Probably not for the faint of heart. Here is everything exactly as I remember it from Friday afternoon.

“Well I had to phone her friend to state my case and said…”

I’m coming around the curve from US-23 south to M-14 east/US-23 south. Everyone’s driving slow because it’s just started to snow, and the roads are freezing up pretty fast. I’m on my way home, and in 20 minutes I anticipate buying a pint of bourbon and heading home to relax before heading out to a party or something. There is a pickup towing a sedan to my right. I am in the fast lane going 35.

“…and said, she’s lost control again…”

I hit a patch of black ice. I know the tires on the Impala probably need to be changed, so this sliding around is no surprise. I right the car, but just as I do, I hit another patch of black ice.

“…and she showed up all the errors and mistakes…”

I try my best not to slide into the pickup in the right lane. Miraculously I avoid a collision. Instead, the next thing I see is the underbrush in the median. Shit.

“…and said, I’ve lost control again…”

I can feel the car lifting up underneath me. I think to myself, “this is going to hurt in the morning.” Somehow I manage to tame my instincts and let go of the wheel. I relax.

“…but she expressed herself in many different ways…”

I sense that I’m upside-down. It’s hard to say. There are objects everywhere. I still hear Ian Curtis singing on the car radio. How ironic, I think to myself. What an odd soundtrack for a disaster.
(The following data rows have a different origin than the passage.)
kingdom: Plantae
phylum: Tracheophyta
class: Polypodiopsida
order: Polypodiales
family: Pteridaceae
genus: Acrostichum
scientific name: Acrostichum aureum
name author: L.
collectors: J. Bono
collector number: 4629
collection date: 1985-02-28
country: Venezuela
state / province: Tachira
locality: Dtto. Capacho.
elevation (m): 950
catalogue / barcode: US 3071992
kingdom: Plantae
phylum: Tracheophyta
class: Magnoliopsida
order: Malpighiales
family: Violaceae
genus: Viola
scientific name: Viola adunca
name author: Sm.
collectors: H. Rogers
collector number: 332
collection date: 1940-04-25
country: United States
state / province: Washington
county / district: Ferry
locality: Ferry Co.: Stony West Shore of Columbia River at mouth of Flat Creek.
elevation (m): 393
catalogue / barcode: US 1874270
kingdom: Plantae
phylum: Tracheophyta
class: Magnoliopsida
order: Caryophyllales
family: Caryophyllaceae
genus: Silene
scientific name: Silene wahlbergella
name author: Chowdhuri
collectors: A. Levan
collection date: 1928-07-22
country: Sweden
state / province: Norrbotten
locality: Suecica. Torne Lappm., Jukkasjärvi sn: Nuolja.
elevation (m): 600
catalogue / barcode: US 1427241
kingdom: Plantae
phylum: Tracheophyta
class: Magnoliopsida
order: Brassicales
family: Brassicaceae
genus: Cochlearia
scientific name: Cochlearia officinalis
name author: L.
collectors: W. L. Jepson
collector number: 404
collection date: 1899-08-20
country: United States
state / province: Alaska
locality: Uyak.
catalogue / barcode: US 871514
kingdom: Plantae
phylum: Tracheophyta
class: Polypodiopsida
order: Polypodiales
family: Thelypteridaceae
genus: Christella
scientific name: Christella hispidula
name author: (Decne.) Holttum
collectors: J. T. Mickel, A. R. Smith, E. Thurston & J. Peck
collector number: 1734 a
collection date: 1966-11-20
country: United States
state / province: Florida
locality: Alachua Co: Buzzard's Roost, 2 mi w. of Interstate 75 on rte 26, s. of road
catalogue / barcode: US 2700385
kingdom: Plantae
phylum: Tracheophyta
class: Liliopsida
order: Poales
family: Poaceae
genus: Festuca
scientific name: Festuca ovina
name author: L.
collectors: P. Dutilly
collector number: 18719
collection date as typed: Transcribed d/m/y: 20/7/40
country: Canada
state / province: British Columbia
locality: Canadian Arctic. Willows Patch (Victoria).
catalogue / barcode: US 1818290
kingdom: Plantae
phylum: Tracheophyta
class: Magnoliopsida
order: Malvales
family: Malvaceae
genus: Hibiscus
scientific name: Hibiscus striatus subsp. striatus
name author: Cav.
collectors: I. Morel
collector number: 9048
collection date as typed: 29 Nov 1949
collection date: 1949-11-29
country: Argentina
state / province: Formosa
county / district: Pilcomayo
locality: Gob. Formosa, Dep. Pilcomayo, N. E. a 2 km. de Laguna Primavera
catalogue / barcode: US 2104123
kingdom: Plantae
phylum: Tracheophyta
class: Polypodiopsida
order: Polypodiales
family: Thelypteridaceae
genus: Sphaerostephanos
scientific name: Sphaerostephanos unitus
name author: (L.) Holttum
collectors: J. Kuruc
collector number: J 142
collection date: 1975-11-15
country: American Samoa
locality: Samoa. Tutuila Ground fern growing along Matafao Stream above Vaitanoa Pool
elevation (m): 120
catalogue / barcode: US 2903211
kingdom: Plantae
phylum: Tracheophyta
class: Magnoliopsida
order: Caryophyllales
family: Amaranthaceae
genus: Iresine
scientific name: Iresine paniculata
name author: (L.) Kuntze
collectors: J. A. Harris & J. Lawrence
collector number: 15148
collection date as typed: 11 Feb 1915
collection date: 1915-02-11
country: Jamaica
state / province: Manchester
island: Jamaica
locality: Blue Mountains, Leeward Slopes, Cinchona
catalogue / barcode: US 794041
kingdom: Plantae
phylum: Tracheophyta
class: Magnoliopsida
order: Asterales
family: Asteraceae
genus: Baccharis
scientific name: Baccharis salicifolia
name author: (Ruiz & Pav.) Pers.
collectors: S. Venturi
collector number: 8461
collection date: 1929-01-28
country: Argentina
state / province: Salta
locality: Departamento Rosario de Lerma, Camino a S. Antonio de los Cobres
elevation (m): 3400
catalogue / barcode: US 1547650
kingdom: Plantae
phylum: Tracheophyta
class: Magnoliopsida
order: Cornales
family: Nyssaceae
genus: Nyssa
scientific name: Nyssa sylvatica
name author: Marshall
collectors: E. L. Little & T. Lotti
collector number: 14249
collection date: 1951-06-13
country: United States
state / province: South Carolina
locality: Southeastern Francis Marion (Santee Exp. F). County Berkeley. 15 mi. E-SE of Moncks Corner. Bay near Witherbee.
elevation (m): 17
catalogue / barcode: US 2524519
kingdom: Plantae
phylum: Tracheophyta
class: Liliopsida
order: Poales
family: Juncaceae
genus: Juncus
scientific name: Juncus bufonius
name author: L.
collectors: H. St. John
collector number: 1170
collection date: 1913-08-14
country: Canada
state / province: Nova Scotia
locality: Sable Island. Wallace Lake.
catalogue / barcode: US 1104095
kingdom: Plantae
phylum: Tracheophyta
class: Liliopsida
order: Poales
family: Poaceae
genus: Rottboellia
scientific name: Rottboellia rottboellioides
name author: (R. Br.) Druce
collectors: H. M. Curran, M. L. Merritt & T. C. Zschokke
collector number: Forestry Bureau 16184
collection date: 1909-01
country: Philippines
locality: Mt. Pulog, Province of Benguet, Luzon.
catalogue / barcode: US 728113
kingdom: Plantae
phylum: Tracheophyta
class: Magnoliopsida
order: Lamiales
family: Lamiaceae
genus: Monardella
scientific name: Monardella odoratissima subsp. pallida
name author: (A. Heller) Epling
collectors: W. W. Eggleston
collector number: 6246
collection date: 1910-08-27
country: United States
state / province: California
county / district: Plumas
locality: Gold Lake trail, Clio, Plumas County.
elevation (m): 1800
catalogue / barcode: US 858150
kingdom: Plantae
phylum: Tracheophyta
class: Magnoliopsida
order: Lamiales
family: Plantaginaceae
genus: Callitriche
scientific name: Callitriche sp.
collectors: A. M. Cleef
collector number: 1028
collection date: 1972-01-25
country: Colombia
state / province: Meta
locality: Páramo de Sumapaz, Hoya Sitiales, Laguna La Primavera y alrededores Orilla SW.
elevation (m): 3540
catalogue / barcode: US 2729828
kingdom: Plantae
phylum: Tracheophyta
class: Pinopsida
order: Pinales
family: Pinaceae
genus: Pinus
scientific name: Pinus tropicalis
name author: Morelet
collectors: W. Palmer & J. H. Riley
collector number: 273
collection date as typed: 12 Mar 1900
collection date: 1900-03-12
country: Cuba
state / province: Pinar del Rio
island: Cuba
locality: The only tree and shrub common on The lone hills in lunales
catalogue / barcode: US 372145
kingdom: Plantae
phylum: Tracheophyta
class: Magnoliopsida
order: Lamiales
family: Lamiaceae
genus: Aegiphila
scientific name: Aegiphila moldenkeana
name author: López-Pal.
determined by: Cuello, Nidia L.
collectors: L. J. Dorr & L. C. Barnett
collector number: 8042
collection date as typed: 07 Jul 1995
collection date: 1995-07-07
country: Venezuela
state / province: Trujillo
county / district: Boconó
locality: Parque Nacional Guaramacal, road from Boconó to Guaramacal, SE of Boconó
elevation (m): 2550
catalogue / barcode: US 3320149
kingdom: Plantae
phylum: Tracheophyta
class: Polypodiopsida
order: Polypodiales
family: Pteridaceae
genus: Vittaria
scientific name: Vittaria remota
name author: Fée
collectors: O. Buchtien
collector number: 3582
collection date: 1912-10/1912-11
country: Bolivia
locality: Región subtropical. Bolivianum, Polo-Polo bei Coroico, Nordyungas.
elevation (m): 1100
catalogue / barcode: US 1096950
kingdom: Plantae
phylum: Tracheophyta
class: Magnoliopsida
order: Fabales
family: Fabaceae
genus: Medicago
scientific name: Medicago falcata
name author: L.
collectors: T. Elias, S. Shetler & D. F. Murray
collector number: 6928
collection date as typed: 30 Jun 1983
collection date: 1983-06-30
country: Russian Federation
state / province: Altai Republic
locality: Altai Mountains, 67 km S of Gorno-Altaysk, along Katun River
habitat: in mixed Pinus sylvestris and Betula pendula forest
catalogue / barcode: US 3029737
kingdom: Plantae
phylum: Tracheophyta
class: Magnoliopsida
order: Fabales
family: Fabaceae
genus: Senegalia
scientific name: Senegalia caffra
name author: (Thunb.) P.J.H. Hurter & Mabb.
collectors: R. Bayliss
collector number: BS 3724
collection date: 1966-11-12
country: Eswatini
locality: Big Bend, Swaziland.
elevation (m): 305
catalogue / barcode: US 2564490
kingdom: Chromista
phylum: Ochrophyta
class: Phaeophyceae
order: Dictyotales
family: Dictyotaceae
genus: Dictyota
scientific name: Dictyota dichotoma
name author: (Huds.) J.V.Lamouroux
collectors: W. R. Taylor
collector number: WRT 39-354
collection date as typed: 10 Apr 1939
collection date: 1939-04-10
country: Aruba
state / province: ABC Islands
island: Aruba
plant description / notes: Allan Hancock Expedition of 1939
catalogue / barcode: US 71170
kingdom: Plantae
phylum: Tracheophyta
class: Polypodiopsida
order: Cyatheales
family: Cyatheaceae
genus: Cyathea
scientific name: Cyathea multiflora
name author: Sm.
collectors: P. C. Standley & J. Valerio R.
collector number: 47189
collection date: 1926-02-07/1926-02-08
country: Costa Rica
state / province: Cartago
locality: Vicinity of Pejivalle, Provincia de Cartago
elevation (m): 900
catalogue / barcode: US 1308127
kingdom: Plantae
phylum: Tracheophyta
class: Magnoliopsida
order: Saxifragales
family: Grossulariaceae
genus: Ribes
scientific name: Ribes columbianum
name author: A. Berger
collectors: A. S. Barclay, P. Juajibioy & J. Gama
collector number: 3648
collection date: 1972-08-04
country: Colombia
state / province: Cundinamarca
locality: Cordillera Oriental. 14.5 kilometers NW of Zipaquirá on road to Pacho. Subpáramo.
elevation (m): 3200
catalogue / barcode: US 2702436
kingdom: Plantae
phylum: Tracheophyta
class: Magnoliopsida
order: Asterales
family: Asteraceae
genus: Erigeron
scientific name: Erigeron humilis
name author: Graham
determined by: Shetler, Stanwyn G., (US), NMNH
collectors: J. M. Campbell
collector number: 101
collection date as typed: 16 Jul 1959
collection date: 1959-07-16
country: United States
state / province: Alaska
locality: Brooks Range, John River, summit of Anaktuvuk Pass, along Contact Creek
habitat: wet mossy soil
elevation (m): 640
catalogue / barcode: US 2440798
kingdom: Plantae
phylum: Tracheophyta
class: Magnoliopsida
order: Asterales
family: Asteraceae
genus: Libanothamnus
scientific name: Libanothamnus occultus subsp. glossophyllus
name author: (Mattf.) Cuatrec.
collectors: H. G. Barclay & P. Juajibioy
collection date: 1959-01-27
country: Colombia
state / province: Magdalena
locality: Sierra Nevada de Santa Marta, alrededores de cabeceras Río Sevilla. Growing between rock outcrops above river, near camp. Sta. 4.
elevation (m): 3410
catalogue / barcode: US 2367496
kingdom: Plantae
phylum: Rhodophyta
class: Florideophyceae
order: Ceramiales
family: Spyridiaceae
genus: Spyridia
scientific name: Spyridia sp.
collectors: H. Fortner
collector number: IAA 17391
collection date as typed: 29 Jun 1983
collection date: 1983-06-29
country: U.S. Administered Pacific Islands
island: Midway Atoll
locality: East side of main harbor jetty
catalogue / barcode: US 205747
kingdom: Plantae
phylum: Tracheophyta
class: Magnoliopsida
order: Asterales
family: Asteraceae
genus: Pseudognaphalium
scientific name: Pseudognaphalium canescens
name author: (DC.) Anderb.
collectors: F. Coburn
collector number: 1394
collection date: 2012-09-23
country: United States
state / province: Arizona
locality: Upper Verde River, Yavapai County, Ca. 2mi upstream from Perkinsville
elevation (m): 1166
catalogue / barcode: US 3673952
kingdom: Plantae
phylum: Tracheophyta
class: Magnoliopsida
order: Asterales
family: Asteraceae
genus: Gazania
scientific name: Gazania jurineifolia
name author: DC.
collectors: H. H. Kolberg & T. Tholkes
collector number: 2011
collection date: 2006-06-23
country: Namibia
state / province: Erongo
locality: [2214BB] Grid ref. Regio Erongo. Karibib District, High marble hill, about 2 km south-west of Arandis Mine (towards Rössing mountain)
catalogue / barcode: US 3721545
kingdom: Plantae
“…until she lost control again…”

Now I’m rightside up. I think. Maybe I’m already upside-down for the second time. It’s still hard to say. The only thing I can see is the shattered windshield in front of me. There’s so much adrenalin pumping through my system that I can’t feel any pain. Hell, I can’t feel anything except for the momentum of the car. I’m flipping again. I must have sighed at this point.

“…and walked upon the edge of no escape…”

I end up upside-down again. I’m dangling from my seatbelt, but the roof of the car — really, the ground now, I guess — isn’t so far from my head. There is blood on the shattered windshield that is white like broken glass is white and white because there is snow all around. I breathe in deeply. I’m alive.

“…and laughed, I’ve lost control again…”

I release the seatbelt buckle. I slide down, lie on the windshield. There is just enough crawl space for me to curl up. It’s already cold in the car. The frenzy of the accident is settling down. I can’t open the passenger door, the driver’s side door is too deeply lodged in the dirt. For a moment I panic — what if nobody finds me? What if I can’t get out?

“She’s lost control again.”

I cry a little. I call Vernon. He tells me just to make sure I’m okay. We hang up. My hand is bleeding all over everything. My iPod clicks and whirrs a little bit, retreiving the next song on the album. I turn off the engine, but can’t get the keys out of the car. They’re stuck in “accessory” mode. The dissonant opening chords of the next song ring a little too true in my brain.

“To the center of the city where all roads meet, waiting for you…”

I see boots and hear tapping on the window. “You okay in there?” shouts a man. “I’m okay, I think,” I reply. There are two of them. They’re kicking at the clods of dirt around the car. I unlock the door and they pull it free.

“…to the depths of the ocean where all hopes sank, searching for you…”

“Jesus Christ,” I say. They help me to my feet. Getting my bearings, I can see where my tires caught, where I started to flip, where I slid down the embankment and came to a rest. A Mazda has spun out and come dangerously close to hitting the Impala. I wouldn’t say I’m shaking, I’d say I can feel myself shaking. I’m not embodied anymore, really.

“…I was moving through the silence without motion, waiting for you…”

“Are you hurt?” the guy asks. He’s taller than me, wearing flannel and blue jeans and work boots. He arrived in an old blue Ford pickup.

“…in a room with a window in the corner I found truth…”

“No…I mean, my neck fucking hurts. Jesus fucking Christ,” I mumble. I was surprisingly coherent I think. I cry a little bit more.

“…in the shadowplay acting out your own death, knowing no more…”

As we make our way back up to the highway, back up to his warm truck, he explains I’m the second person he’s pulled from a flipped car here this winter. I look at the car, and I can’t believe I’m still alive. The front half of the cabin looks so crushed in, it doesn’t make sense I had room to lie there. He tells me the fire department is on its way. I’ll go to the hospital, I suppose. I feel like passing out but I’m too amped on adrenalin. He leans the passenger seat back so I can lie there.

In no time, the ambulance and the fire department arrives. They brace my neck, put me on the backboard, and load me in. One of the firemen brings me my iPod. “I know how pissed I’d be if someone took mine,” he says, tucking it into my hoodie pocket, “and yours is a nice one. Good taste in music, too.” I grin. “It’s surreal,” I say. The ambulance doors close and we are on our way.